▸ Dataset entries

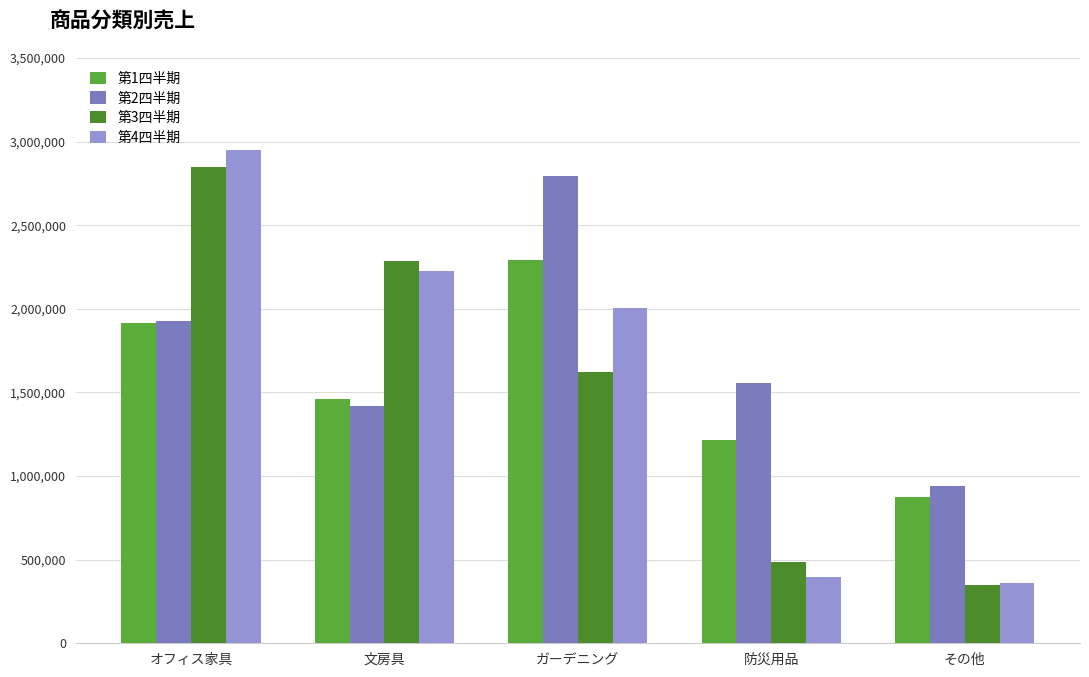

At which category does the chart reach its minimum across all series?

その他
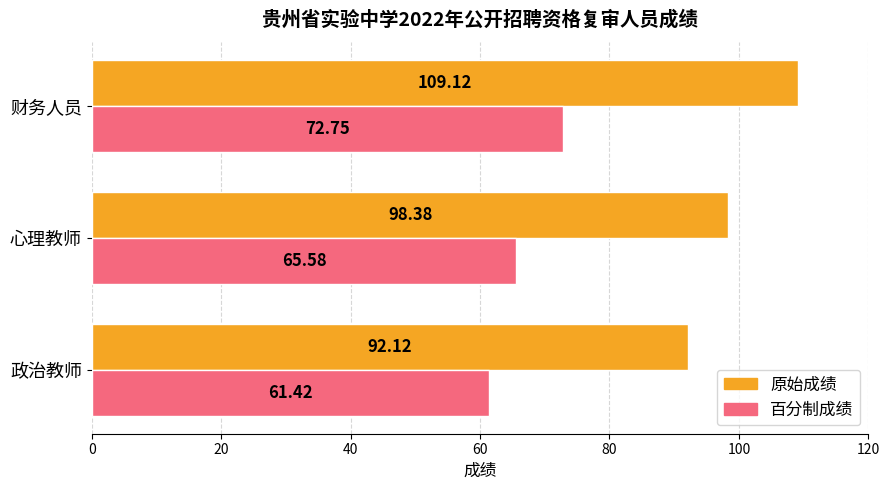

What is the sum of all 原始成绩 values?

299.6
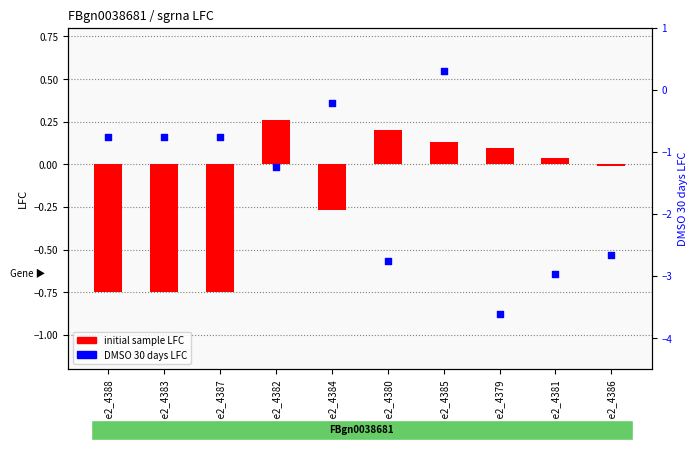

At which category is the sum across all series the highest?

Doe2_4385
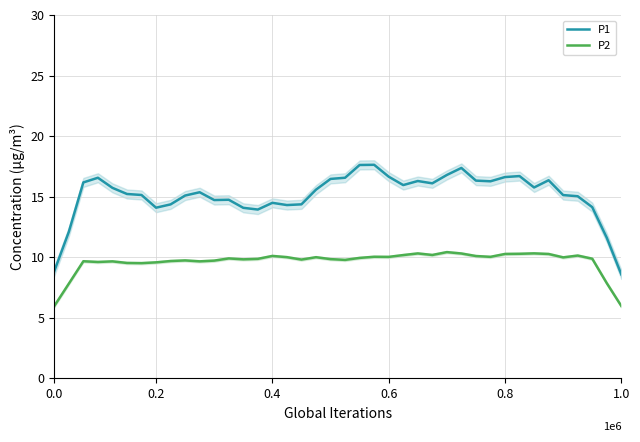

True or false: P1 and P2 intersect in this chart.

False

▸ Assignment
Retype the records above word for word, leaving out the pictures.

▸ Task result
At which category does the chart reach its minimum across all series?

その他

What is the sum of all 原始成绩 values?

299.6

At which category is the sum across all series the highest?

Doe2_4385

True or false: P1 and P2 intersect in this chart.

False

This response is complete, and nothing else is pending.